Emmanuelle Daviet : Combien de temps vous a-t-il fallu pour réunir tous ces éléments ?
Benoît Collombat : J’ai commencé à travailler sur cette enquête en janvier dernier et donc ça a été trois mois ininterrompus jusqu’à la publication.
Emmanuelle Daviet : Des auditeurs souhaitent savoir si vous allez continuer à enquêter sur ce sujet. On sait que vous êtes un spécialiste des investigations au long cours. Comment suivez-vous ce type de dossier ?

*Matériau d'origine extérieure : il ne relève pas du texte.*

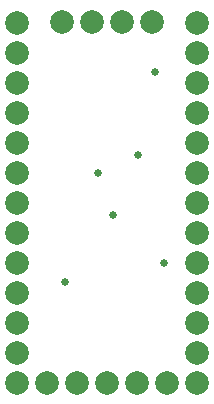
<source format=gbr>
G04 EAGLE Gerber RS-274X export*
G75*
%MOMM*%
%FSLAX34Y34*%
%LPD*%
%INSoldermask Bottom*%
%IPPOS*%
%AMOC8*
5,1,8,0,0,1.08239X$1,22.5*%
G01*
%ADD10C,2.006600*%
%ADD11C,0.652000*%


D10*
X12700Y17780D03*
X12700Y43180D03*
X12700Y68580D03*
X12700Y93980D03*
X12700Y119380D03*
X12700Y144780D03*
X12700Y170180D03*
X12700Y195580D03*
X12700Y220980D03*
X12700Y246380D03*
X12700Y271780D03*
X12700Y297180D03*
X12700Y322580D03*
X165100Y322580D03*
X165100Y297180D03*
X165100Y271780D03*
X165100Y246380D03*
X165100Y220980D03*
X165100Y195580D03*
X165100Y170180D03*
X165100Y144780D03*
X165100Y119380D03*
X165100Y93980D03*
X165100Y68580D03*
X165100Y43180D03*
X165100Y17780D03*
X139700Y17780D03*
X114300Y17780D03*
X88900Y17780D03*
X63500Y17780D03*
X38100Y17780D03*
X101346Y323342D03*
X126746Y323342D03*
X51054Y322834D03*
X76454Y322834D03*
D11*
X129540Y280670D03*
X53340Y102870D03*
X81280Y195580D03*
X115570Y210820D03*
X93980Y160020D03*
X137160Y119380D03*
M02*

</source>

Benoît Collombat : Il faut savoir que d’une manière générale, nos enquêtes ne nous quittent jamais. Mais pour qu’on y revienne, c’est-à-dire qu’on reste en contact avec nos sources, évidemment, on continue à avoir un œil sur l’enquête en question, mais pour qu’on y revienne à nouveau, c’est la vocation de la cellule Investigation de Radio France, il faut qu’il y ait une valeur ajoutée importante. Il faut qu’il y ait de nouvelles révélations qu’on puisse apporter au débat public. Et si c’est le cas dans l’A69, évidemment, on le fera.
Emmanuelle Daviet : D’ailleurs, j’indique les auditeurs dans les messages qu’ils nous ont adressés vous donnent également des pistes de recherche que vous pourriez avoir.
Benoît Collombat : C’est une source comme une autre, bien évidemment, on en tient compte.
Emmanuelle Daviet : Merci Benoît Collombat. Je rappelle que votre enquête est à retrouver sur le site de FranceInfo.